I have some unix times that I convert to timestamps in sparklyr
and for some reasons I also need to convert them into strings.
Unfortunately, it seems that during the conversion to string hive
converts to EST (my locale).
df_new <- spark_read_parquet(sc, "/mypath/parquet_*",
overwrite = TRUE,
name = "df_new",
memory = FALSE,
options = list(mergeSchema = "true"))
> df_new %>%
mutate(unix_t = from_utc_timestamp(timestamp(t) ,'UTC'),
date_str = date_format(unix_t, 'yyyy-MM-dd HH:mm:ss z'),
date_alt = to_date(from_utc_timestamp(timestamp(t) ,'UTC'))) %>%
select(t, unix_t, date_str, date_alt) %>% head(5)

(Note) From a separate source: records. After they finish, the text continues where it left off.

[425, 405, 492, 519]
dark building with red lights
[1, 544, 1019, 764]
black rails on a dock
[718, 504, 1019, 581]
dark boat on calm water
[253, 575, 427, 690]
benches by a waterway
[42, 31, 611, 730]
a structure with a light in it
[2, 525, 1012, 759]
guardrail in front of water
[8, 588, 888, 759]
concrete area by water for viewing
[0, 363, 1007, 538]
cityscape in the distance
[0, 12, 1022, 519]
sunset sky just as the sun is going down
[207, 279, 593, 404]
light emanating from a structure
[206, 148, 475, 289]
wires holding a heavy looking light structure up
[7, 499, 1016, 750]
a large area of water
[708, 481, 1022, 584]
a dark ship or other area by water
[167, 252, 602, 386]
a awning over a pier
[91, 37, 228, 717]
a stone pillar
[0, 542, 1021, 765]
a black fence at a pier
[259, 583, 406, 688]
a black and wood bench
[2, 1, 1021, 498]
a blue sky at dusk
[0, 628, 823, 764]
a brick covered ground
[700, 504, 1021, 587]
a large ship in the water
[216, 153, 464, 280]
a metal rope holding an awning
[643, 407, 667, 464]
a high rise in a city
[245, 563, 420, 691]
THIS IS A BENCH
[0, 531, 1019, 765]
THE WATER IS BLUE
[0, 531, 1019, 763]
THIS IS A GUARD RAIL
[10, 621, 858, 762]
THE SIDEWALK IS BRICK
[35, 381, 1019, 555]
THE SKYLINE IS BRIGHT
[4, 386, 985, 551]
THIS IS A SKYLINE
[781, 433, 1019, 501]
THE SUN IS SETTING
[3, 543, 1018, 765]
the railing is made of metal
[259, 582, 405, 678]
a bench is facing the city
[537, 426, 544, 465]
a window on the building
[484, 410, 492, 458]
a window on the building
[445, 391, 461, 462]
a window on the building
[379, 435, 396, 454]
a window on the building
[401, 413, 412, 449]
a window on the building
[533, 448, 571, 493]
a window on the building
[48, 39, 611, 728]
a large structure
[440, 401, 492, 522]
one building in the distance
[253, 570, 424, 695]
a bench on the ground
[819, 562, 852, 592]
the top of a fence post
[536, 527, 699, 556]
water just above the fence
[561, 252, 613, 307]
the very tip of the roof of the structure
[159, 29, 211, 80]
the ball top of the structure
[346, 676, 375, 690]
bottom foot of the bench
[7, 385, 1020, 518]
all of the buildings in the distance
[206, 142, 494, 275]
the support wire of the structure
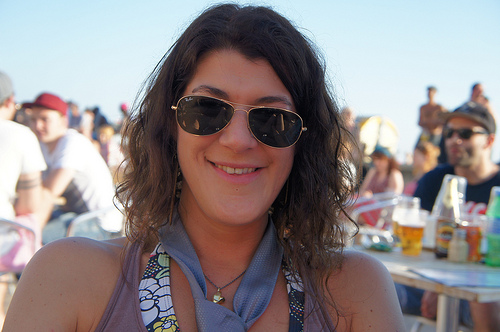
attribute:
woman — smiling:
[41, 4, 381, 329]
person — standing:
[422, 88, 442, 140]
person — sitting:
[363, 141, 399, 241]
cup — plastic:
[399, 214, 419, 252]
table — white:
[408, 258, 492, 298]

# Source: lazy query [?? x 4]
# Database: spark_connection
t unix_t date_str date_alt
<dbl> <dttm> <chr> <date>
1 1419547405. 2014-12-25 22:43:25 2014-12-25 17:43:25 EST 2014-12-25
2 1418469714. 2014-12-13 11:21:54 2014-12-13 06:21:54 EST 2014-12-13
3 1419126103. 2014-12-21 01:41:43 2014-12-20 20:41:43 EST 2014-12-20
4 1419389856. 2014-12-24 02:57:36 2014-12-23 21:57:36 EST 2014-12-23
5 1418271811. 2014-12-11 04:23:31 2014-12-10 23:23:31 EST 2014-12-10
As you can see both date_str
and date_alt
use the EST
timezone. I need UTC
here. How can I do that?
Thanks!
From the Hive function reference, date_format uses Java's SimpleDateFormat, which I believe always defaults to the JVM time zone, this explains why this gets you a character string converted to your time zone.
One option is to detect the time zone and manually add the hours to get UTC.
Another option would be to use lubridate
with spark_apply()
:
sdf_len(sc, 1) %>%
mutate(unix_t = from_utc_timestamp(timestamp(1522371003) , 'UDT')) %>%
spark_apply(
function(e) {
dplyr::mutate(
e,
time_str = as.character(
lubridate::with_tz(
as.POSIXct(unix_t, origin="1970-01-01"),
"GMT"
)
)
)
},
columns = c("id", "unix_t", "time_str"))
It's possible that sparklyr is doing some weird translation of timezones into the hive functions. I'd try registering the dataframe as a table and doing the manipulation with pure HQL:
createOrReplaceTempView(df_new, "df_new")
result <- sql("select from_utc_timestamp(timestamp(t) ,'UTC'),
cast(from_utc_timestamp(timestamp(t) ,'UTC') as STRING),
cast(from_utc_timestamp(timestamp(t) ,'UTC') as DATE)
from df_new")
head(result)
edit
If you're unfamiliar with SQL-languages, you can add any of the variables from df_new
as a comma separated list like so (and rename your selections with as
)
select var1, var2, t,
from_utc_timestamp(timestamp(t) ,'UTC') as unix_t,
cast(from_utc_timestamp(timestamp(t) ,'UTC') as STRING) as date_str,
cast(from_utc_timestamp(timestamp(t) ,'UTC') as DATE) as date_alt
from df_new
You can also use * to represent all variables from the data frame:
select *,
from_utc_timestamp(timestamp(t) ,'UTC') as unix_t,
cast(from_utc_timestamp(timestamp(t) ,'UTC') as STRING) as date_str,
cast(from_utc_timestamp(timestamp(t) ,'UTC') as DATE) as date_alt
from df_new
Try using as.POSIXct() ?
format(as.POSIXct(unix_t, origin = unix_t, tz = "UTC", usetz=TRUE),"%Y-%m-%d %H:mm:ss")
This will first convert unix timestamp to UTC and then formatted to desired string.